Sejak zaman dahulu, rusa, babi hutan dan monyet menjadi hama perusak tanaman pertanian milik warga petani setempat. Karena itu, sebelum tanam, hama-hama itu harus disingkirkan. Dengan demikian, ketika musim hujan lahan milik petani sudah bersih dari hama-hama tersebut.
Sebagaimana terjadi pada komunitas adat Bhela, orang Ndora juga mengenal dai dengan keseluruhan tahapan-tahapan yang harus dilalui. Dai diawali dengan enga dai (undangan berburu) yang disampaikan dengan teriakan oleh fungsionaris adat setempat dari atas bukit tiga hari sebelum kegiatan berburu.
Isinya memberitahu masyarakat Ndora di dataran atau kampung (zili peda) musim berburu sudah tiba. Dalam enga dai itu juga disampaikan kalau esok hari (eza poa) pati kote bhego mao (semua masyarakat yang akan berburu lengkap dengan peralatan berburu seperti tombak, kuda dan anjing berkumpul di padang).
Waktu berkumpul malam hari. Pada malam itu, sambil menunggu pagi, masyarakat bersama-sama memasak nasi bambu (kose). Nasi bambu yang dimasak bukan untuk disantap malam itu. Nasi itu baru boleh disantap pada pagi hari sekitar pukul 04.00 Wita atau pukul 05.00 Wita. Pada malam kose, masyarakat hanya boleh makan umbi-umbian yang dibakar.
Pisang termasuk salah satu jenis pangan yang dilarang konsumsi selama musim berburu. Kalau ada yang melanggar, akibatnya celaka selama berburu. Yang bersangkutan bisa jatuh dari kuda, digigit babi hutan atau terkena tombak. Hari kedua disebut masa pemantapan persiapan baik berupa pengaturan strategi berburu dan pengaturan kelengkapan. Hari ketiga baru masuk dengan kegiatan berburu.
Menurut Pius Mare, waktu berburu sesungguh hanya empat hari, dua hari di padang (dai mala) dan dua hari di gunung (dai keli).
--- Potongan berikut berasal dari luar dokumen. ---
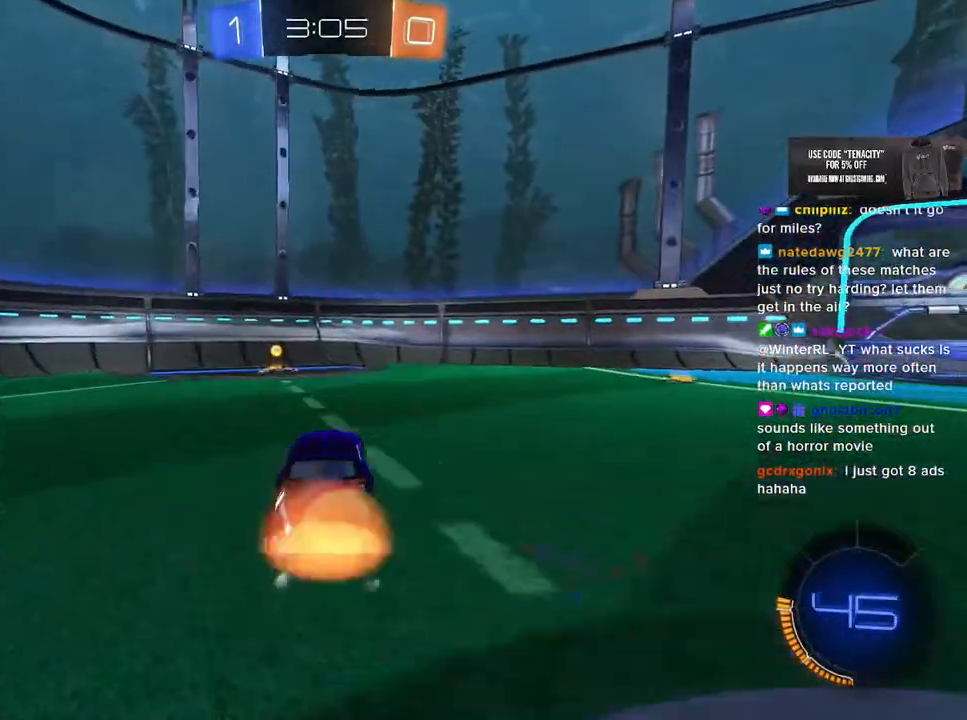
Gameplay with a controller (PlayStation layout); each line is a JSON object with the inputs held at the frame after it (dt_ms = milliseconds from this image to that frame). "events" lists button and stick changes between this image and that frame as [ms after this image, input, new state], when the widget could be followed in between.
{"dt_ms": 500, "buttons": ["L2", "R2"], "left_stick": "down-left", "right_stick": "center", "events": [[33, "left_stick", "up"], [50, "L2", "down"], [100, "CROSS", "up"], [100, "left_stick", "up-left"], [133, "CROSS", "down"], [200, "L2", "up"], [200, "left_stick", "down"], [217, "TRIANGLE", "down"], [233, "CROSS", "up"], [233, "R1", "up"], [333, "L2", "down"], [350, "TRIANGLE", "up"], [350, "left_stick", "down-left"]]}
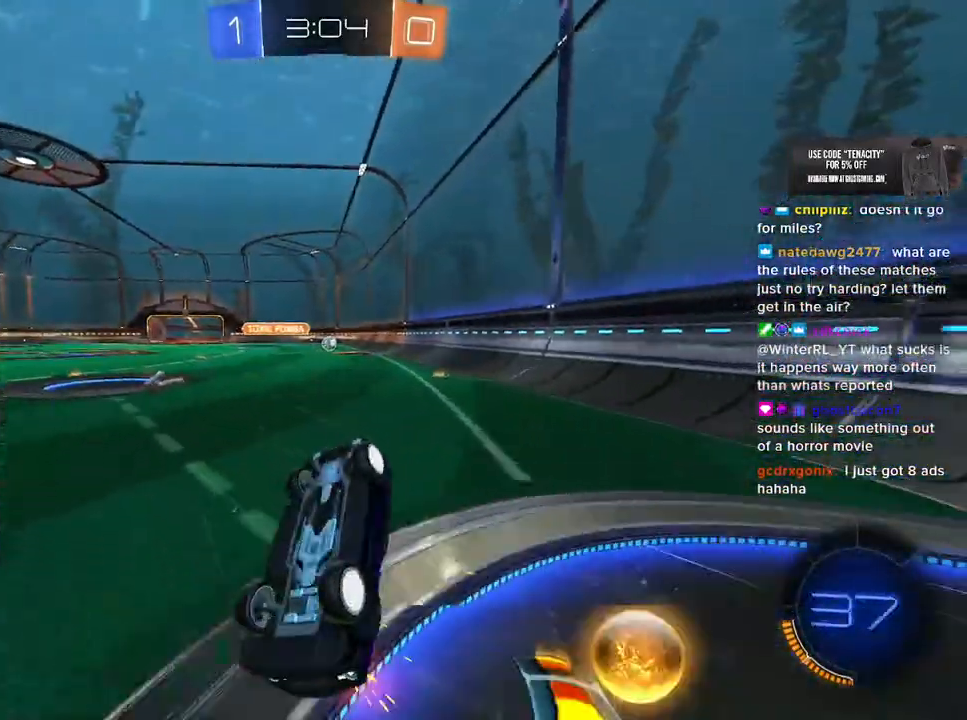
{"dt_ms": 500, "buttons": ["R2"], "left_stick": "center", "right_stick": "center", "events": [[117, "R2", "up"], [267, "R2", "down"], [317, "left_stick", "center"], [467, "L2", "up"]]}
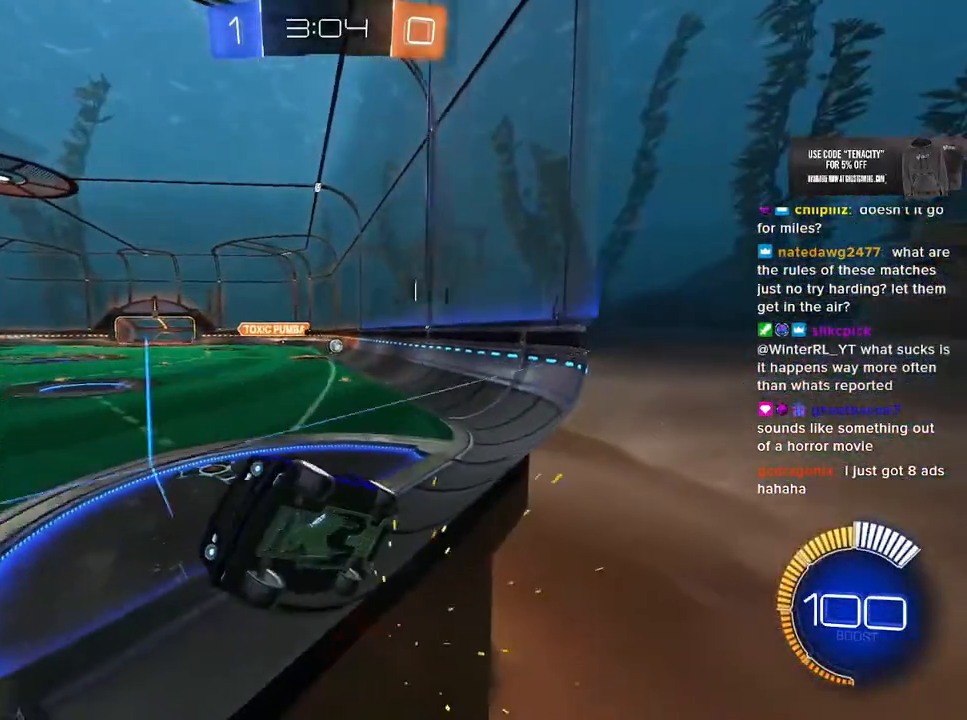
{"dt_ms": 500, "buttons": ["R2"], "left_stick": "right", "right_stick": "center", "events": [[67, "left_stick", "right"]]}
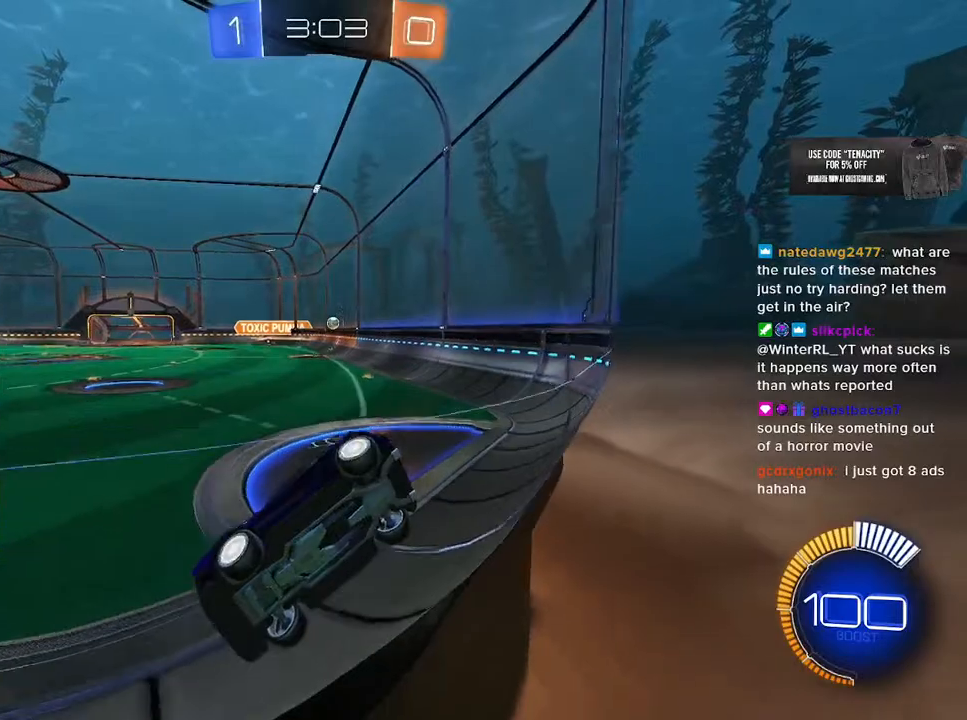
{"dt_ms": 500, "buttons": ["L2"], "left_stick": "center", "right_stick": "center", "events": [[133, "L2", "down"], [150, "R2", "up"], [483, "left_stick", "center"]]}
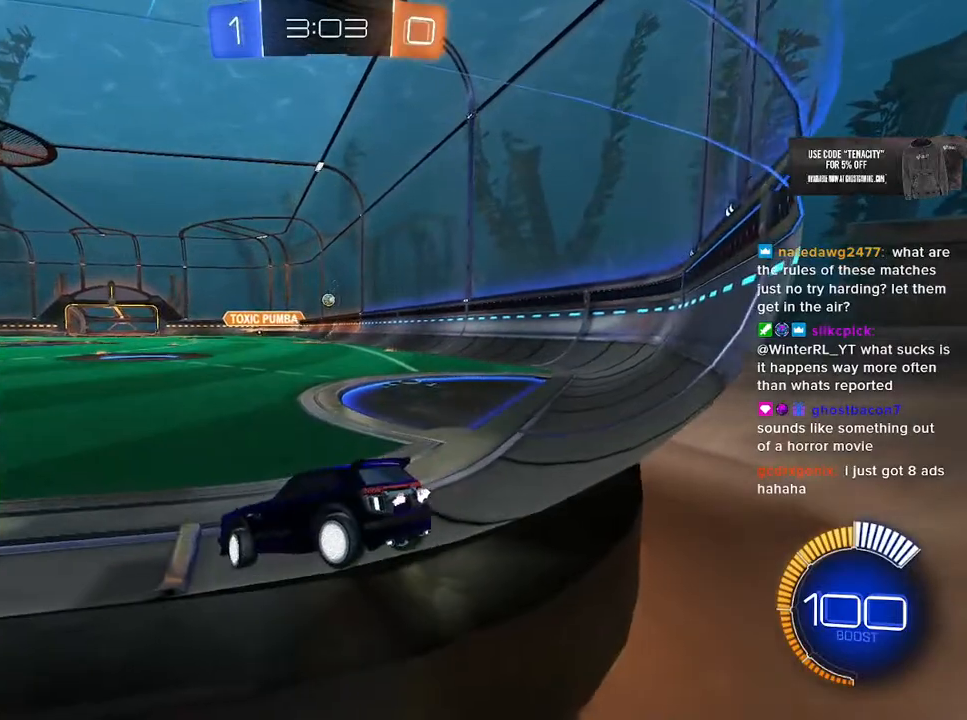
{"dt_ms": 500, "buttons": ["R2"], "left_stick": "center", "right_stick": "center", "events": [[50, "L2", "up"], [200, "R2", "down"], [350, "left_stick", "right"], [483, "left_stick", "center"]]}
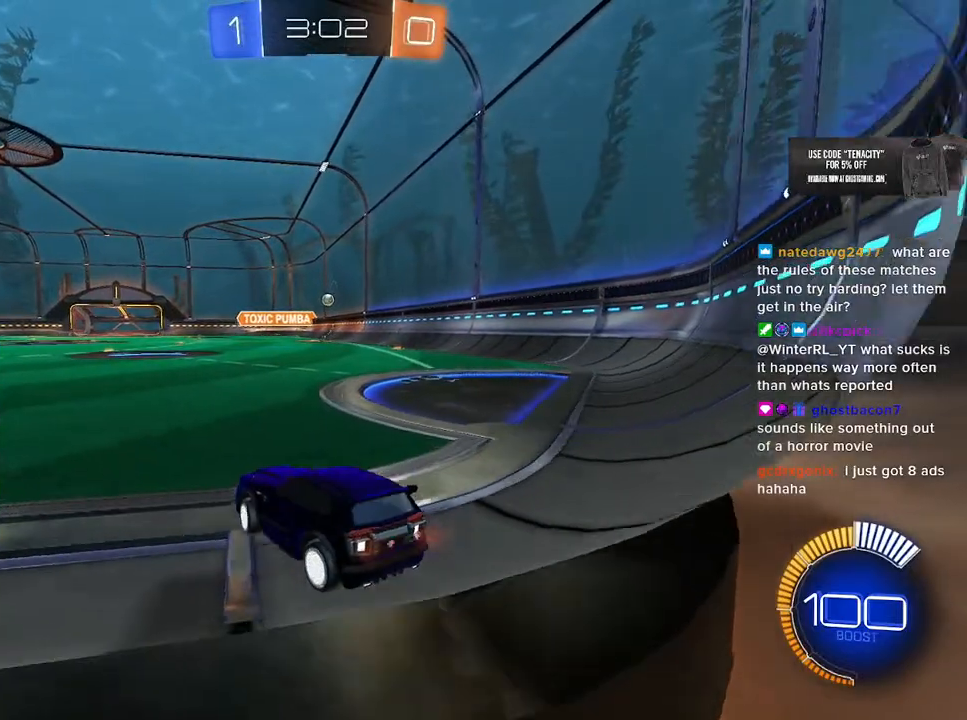
{"dt_ms": 500, "buttons": [], "left_stick": "center", "right_stick": "center", "events": [[17, "R2", "up"], [83, "L2", "down"], [350, "L2", "up"]]}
Hari kelima disebut wono lako atau hari terakhir berburu. Seluruh kepala hewan hasil buruan dikumpulkan lalu digelar upacara sule ulu (upacara kemenangan dengan mempersembahkan kepala hewan buruan).Hari keenam disebut ie (masa tenang). Pada hari itu, seluruh orang Ndora tidak boleh melakukan aktivitas seperti masuk kebun dan lain-lain.
Frans Kogha, salah seorang masyarakat adat Ndora mengatakan, selama dai ada pantangan atau larangan yang tidak boleh dilanggar, seperti tidak boleh menyalakan api dan tidak boleh terima tamu. Orang yang hendak bertamu hanya bisa diterima sore hari, setelah para pemburu pulang dari hutan. Menerima tamu pada waktu berburu diyakini bisa mengusir rezeki, tidak akan mendapatkan hewan buruannya.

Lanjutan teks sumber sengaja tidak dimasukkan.